As to what Yael wrote, I have travelled quite a bit in the military and as a musician, and pay some attention to the people I've met.

I wonder a lot, because there have been people who could have been philosophers. musicians, writers, scientists, yet they never were encouraged to pick up an instrument, a pen, or to entertain a though other than in the 'now'. I've met quite a few folks like that, wondered about it.

I see this all around us. Talent is born all the time, just discouraged, stifled, or beaten out of the capable for one reason or another.

Tit for Tat said...

Talent is born all the time, just discouraged, stifled, or beaten out of the capable for one reason or another.(Sarge)

Sad, but true. Maybe the key is to persevere even in the midst of the ugliness.

OneSmallStep said...

Yael,

The way I see it, if God wanted me to be a vending machine, He wouldn't have given me all those other parts -- like a brain. Or legs. Or arms. Just a torso, because that's where the womb is. ;)

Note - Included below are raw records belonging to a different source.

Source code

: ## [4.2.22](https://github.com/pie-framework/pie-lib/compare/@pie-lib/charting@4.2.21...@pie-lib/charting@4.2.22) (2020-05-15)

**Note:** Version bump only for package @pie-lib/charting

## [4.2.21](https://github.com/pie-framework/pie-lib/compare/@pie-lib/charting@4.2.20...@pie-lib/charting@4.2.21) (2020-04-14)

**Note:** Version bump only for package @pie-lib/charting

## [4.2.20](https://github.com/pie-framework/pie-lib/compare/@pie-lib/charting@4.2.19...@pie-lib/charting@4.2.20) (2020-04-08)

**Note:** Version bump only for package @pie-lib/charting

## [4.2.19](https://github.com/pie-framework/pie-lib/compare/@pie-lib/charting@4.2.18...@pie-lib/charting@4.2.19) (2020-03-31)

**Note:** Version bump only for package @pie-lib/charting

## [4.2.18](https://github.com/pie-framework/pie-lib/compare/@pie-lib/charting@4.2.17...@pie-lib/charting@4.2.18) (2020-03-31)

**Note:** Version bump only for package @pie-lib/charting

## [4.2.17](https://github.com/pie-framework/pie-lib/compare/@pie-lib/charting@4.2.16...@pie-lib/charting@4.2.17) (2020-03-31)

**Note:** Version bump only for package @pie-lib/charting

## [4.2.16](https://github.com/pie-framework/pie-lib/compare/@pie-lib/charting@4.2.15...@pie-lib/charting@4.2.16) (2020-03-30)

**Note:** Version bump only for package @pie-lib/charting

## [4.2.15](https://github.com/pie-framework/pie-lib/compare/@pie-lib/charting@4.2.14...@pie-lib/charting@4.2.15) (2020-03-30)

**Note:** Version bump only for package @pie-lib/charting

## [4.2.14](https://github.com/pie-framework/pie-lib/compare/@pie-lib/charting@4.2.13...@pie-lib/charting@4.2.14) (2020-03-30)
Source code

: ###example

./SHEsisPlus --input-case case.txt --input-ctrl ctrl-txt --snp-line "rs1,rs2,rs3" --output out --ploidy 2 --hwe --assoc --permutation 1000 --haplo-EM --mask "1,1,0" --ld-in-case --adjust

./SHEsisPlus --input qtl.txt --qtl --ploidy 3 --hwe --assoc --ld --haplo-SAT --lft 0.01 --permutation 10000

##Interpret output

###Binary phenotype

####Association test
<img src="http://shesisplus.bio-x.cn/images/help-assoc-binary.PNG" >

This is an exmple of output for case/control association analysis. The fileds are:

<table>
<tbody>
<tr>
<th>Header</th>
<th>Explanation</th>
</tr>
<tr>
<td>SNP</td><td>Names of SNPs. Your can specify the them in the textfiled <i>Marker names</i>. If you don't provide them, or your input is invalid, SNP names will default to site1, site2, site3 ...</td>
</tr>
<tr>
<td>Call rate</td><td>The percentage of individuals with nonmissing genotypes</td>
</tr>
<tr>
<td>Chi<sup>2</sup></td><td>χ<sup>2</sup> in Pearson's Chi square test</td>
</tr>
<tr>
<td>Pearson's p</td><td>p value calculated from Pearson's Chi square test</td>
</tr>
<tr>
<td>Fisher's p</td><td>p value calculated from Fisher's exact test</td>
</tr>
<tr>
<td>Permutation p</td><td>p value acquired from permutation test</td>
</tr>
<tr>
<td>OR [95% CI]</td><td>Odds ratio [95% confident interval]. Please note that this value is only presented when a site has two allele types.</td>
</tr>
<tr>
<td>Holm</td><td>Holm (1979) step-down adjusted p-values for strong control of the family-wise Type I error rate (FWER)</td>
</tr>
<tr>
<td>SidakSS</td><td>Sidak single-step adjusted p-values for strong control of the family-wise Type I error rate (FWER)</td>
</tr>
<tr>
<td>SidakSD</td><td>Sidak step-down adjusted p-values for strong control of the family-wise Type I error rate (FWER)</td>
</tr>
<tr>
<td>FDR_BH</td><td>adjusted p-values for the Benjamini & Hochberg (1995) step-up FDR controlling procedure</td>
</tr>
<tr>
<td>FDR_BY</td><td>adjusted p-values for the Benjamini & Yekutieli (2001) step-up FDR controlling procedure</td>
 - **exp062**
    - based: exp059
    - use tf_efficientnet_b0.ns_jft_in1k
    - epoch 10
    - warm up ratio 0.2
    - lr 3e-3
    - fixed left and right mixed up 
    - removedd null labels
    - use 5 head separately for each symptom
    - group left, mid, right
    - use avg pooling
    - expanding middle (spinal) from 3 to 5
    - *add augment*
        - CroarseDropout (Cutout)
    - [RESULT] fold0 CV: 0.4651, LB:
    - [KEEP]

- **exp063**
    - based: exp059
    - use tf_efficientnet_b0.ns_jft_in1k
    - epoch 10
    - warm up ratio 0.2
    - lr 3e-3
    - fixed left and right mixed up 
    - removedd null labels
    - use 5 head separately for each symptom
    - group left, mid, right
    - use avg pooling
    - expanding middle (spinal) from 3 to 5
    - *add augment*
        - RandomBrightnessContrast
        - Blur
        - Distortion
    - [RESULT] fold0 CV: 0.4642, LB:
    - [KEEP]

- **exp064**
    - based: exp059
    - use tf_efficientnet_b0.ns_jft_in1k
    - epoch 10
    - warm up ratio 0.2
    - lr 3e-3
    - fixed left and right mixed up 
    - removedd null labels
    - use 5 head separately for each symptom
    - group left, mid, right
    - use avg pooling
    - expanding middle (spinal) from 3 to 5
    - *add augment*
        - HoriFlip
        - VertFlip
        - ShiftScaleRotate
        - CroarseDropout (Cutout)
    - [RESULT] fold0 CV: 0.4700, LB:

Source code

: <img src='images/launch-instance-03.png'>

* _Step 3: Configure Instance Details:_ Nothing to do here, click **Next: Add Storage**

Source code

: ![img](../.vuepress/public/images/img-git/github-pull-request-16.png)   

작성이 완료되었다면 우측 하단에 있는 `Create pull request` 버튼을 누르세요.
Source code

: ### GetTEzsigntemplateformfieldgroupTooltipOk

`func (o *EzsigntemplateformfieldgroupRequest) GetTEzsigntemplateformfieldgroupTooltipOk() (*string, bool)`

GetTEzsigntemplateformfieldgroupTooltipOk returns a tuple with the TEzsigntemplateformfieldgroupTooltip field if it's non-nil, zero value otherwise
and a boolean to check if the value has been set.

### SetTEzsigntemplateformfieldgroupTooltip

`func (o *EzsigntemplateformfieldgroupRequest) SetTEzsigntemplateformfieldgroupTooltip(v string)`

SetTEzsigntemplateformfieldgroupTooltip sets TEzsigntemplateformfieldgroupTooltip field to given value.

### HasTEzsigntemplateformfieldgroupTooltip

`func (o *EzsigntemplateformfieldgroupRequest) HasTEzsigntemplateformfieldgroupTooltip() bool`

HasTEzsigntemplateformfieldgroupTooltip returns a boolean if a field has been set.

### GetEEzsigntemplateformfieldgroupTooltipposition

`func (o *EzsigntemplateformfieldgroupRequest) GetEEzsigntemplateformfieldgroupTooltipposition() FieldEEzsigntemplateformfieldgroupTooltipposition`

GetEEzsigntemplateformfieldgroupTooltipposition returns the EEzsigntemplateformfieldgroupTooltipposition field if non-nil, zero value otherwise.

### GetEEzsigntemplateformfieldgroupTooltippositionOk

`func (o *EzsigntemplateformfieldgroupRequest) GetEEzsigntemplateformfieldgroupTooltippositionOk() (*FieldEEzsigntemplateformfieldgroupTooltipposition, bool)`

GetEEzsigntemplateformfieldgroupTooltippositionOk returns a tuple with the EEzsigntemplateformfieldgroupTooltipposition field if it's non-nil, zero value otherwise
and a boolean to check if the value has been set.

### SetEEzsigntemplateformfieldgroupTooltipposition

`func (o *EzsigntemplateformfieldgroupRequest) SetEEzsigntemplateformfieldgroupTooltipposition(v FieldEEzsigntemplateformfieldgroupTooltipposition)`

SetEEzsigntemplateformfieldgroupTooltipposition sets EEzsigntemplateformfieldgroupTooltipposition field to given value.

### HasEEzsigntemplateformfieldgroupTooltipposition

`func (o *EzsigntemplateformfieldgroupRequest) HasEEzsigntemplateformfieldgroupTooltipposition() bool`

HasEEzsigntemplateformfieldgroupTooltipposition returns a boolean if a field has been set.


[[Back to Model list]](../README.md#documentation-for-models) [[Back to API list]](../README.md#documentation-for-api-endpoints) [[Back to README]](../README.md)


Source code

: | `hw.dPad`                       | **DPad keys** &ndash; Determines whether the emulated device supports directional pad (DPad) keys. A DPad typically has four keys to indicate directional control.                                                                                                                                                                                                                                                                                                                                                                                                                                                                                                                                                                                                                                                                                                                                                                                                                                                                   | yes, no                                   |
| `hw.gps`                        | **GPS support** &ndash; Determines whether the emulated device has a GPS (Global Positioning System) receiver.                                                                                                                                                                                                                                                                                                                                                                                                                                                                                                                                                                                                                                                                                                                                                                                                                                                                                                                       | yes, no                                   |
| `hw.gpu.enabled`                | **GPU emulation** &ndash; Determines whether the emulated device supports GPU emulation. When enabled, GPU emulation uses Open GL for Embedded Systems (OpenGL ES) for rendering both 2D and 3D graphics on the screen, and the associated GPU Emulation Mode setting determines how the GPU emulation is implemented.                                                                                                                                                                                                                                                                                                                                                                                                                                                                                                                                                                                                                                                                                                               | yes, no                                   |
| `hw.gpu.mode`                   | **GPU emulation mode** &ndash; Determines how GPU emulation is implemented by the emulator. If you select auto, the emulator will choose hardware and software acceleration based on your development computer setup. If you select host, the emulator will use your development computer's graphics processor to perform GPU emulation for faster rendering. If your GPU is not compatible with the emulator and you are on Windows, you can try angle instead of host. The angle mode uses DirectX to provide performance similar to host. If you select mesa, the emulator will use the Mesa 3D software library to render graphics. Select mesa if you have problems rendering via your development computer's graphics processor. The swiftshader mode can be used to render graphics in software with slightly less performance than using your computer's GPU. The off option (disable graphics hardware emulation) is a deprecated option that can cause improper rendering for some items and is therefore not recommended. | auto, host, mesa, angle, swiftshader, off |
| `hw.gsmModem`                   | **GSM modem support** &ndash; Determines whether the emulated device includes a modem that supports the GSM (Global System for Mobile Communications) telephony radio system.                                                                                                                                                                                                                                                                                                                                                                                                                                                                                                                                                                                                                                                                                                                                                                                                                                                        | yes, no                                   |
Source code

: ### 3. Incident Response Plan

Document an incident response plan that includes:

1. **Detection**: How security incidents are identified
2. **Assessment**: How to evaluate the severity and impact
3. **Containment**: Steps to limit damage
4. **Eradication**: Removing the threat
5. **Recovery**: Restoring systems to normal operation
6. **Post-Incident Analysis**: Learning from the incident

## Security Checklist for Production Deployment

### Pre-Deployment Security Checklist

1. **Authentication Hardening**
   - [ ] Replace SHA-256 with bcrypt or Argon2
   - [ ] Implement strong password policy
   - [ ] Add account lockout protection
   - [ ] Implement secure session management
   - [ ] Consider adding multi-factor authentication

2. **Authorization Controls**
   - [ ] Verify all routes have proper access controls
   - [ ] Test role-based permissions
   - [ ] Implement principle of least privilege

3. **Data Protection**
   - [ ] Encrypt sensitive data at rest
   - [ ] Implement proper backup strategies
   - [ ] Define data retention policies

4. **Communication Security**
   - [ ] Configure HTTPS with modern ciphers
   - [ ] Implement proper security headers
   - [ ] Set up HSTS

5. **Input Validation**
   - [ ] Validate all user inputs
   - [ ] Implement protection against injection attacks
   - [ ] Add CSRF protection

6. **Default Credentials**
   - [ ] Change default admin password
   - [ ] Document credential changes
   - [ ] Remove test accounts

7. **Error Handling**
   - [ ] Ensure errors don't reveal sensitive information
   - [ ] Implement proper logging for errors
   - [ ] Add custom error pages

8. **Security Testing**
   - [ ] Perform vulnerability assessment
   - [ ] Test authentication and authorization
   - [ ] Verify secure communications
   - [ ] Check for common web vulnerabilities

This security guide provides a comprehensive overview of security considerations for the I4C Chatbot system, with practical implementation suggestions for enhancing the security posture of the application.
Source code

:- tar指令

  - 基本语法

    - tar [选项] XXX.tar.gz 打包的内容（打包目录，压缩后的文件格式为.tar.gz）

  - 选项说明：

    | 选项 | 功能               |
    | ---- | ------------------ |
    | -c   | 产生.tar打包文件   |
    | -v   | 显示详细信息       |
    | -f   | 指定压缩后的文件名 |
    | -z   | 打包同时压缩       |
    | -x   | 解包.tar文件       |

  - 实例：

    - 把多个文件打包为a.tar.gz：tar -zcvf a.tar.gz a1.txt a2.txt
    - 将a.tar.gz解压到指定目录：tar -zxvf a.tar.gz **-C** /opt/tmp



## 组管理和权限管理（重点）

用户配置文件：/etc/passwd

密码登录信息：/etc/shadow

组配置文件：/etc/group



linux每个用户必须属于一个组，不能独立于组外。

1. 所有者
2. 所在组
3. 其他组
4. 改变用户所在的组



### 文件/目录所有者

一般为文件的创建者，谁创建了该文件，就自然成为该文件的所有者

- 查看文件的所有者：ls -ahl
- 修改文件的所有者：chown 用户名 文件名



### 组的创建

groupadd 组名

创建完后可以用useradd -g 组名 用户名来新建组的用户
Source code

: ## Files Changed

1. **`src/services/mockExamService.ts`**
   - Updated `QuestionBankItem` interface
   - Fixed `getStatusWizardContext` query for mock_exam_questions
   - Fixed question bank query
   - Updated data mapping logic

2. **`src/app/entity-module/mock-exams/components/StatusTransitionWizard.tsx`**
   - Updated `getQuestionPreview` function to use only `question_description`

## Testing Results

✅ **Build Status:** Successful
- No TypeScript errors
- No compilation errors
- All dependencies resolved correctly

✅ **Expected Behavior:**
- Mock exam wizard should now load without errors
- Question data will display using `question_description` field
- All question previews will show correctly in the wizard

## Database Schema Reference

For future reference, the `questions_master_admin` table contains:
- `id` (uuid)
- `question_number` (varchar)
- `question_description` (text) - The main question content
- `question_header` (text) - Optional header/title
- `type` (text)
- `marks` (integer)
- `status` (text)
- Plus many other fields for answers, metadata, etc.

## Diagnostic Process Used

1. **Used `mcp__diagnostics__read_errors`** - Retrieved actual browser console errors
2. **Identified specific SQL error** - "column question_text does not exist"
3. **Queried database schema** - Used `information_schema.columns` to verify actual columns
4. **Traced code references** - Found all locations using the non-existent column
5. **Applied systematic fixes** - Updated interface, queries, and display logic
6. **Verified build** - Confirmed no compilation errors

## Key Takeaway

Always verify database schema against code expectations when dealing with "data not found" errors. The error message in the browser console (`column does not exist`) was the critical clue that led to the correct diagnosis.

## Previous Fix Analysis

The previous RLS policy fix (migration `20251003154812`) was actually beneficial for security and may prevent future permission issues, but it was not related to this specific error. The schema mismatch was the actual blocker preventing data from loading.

**My thoughts are about the assumption that if I wasn't born, no one would do the things I do. **
And I wonder how much of this is tied to the idea of God creating each person with a special purpose. I've heard quite a few times about the whole idea of God having a special plan for one's life, and you need to accept Him in order to access that plan ... as you said, it's very ego-affirming.

OneSmallStep said...

Sarge,

I have a friend who wants five or six kids. I told her to try having the first one first, and then see where her views are.

**I see this all around us. Talent is born all the time, just discouraged, stifled, or beaten out of the capable for one reason or another.**

Yes. How many people are there out there like Susan Boyle who simply don't have the chance? Who aren't given the opportunities? When I was younger, many of my friends had these huge plans of what they'd do with their lives, and now? Not even close.

JEB said...

Hi All - I didn't see it mentioned here but there's a blog that was started by a woman who lived the Quiverfull lifestyle for 18 years or so. It's called No Longer Quivering, and for those interested in the thought processes that leads one into such a system it's interesting reading. Vyckie's come out of that now, as has her friend Laura. Vyckie has 7 children and Laura 11. If you should go there to explore don't overlook the Forums since there's a great group of commenters sharing there.